Prospective Extensions
- Automated thresholded mask extraction (e.g., learned postprocessing) for synthetic images in ultrasound.
- Enhanced atlas registration through deep deformable networks and 3D prompt fusion for MRI.
- Application to additional structures (e.g., fetal heart, diverse brain parcellations), alternative imaging modalities, and integration of multi-condition prompt architectures (e.g., incorporating gestational age, acquisition plane).
- Uncertainty estimation and predictive confidence measures to flag ambiguous segmentations and guide expert review.
6. Clinical and Research Applications
FeTal-SAM approaches facilitate scalable, reproducible, and flexible segmentation workflows necessary for large-cohort studies, clinical screening, and longitudinal analysis in perinatal research:
- Ultrasound: Enables high-precision fetal head measurements and potentially facilitates automated screening for growth anomalies in datasets with minimal expert labeling (Wang et al., 30 Jun 2025).
- MRI: Supports volumetric analysis and growth trajectory quantification for diverse anatomical structures—rapidly adapting to novel or cohort-specific parcellation schemes without network retraining. This capacity is particularly relevant for cross-cohort and multi-institutional neurodevelopmental research, where label sets and annotation protocols differ (Zeng et al., 22 Jan 2026).

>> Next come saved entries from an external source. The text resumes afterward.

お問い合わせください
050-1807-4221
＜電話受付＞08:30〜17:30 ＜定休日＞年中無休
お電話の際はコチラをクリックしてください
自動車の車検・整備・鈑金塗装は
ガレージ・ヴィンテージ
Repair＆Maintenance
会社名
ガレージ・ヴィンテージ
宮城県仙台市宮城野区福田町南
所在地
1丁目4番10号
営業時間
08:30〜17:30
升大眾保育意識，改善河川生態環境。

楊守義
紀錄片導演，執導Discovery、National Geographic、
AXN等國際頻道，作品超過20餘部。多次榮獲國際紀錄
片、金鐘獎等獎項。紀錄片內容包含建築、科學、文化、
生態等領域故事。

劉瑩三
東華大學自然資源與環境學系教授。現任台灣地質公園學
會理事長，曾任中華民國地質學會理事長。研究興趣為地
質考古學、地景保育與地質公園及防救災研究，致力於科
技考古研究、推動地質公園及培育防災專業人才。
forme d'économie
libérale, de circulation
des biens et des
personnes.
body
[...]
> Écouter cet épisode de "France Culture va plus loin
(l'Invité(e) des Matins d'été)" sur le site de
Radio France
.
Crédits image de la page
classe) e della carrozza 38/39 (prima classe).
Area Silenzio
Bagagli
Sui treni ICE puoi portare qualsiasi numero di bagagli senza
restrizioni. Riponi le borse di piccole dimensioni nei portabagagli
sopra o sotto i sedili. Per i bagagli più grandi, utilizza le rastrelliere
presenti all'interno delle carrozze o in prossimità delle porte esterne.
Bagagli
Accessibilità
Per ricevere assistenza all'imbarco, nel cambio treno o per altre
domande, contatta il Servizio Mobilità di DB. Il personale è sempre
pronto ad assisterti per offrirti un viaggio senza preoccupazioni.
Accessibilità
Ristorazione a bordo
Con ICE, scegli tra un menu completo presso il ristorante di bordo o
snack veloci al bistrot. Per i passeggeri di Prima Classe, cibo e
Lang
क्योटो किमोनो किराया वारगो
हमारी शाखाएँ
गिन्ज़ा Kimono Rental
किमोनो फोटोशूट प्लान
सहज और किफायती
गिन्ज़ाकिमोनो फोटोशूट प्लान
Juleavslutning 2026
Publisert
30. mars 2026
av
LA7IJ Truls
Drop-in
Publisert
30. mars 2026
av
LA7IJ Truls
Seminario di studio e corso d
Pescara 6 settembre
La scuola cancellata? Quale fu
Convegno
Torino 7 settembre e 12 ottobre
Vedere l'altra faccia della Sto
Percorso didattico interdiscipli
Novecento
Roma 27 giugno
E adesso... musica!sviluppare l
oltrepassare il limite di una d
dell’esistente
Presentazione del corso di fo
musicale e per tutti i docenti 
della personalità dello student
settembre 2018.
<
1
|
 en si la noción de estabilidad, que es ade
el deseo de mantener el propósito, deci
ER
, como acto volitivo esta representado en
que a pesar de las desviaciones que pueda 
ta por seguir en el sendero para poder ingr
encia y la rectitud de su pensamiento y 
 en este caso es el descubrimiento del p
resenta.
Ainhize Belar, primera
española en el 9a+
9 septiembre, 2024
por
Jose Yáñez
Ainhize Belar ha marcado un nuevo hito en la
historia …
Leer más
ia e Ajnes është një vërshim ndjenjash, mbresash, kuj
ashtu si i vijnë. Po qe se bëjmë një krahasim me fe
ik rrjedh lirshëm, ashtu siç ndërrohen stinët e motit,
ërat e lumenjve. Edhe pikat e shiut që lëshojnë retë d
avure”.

A plausible implication is that foundation model-based segmentation pipelines, when coupled with carefully engineered generative or atlas-prior-based prompting, will catalyze the development of clinically adaptable, annotation-efficient analysis tools for prenatal imaging.
7. Summary Table: FeTal-SAM Variants
| Modality/Task | Prompt/Conditioning | Data Augmentation | Performance (Dice) |
|---|---|---|---|
| Fetal head ultrasound (Wang et al., 30 Jun 2025) | Bounding box, real mask | Diffusion-based, LoRA | 94.66% (ES), 94.38% (AF) |
| Fetal brain MRI (Zeng et al., 22 Jan 2026) | Atlas label, dense prompt | Atlas-based priors | 0.88 (dHCP), 0.80 (CRL) |
Both frameworks exemplify the extension of large, prompt-driven segmentation models to specialized, annotation-sparse domains in medical imaging, with empirical validation across independent cohorts and anatomical targets.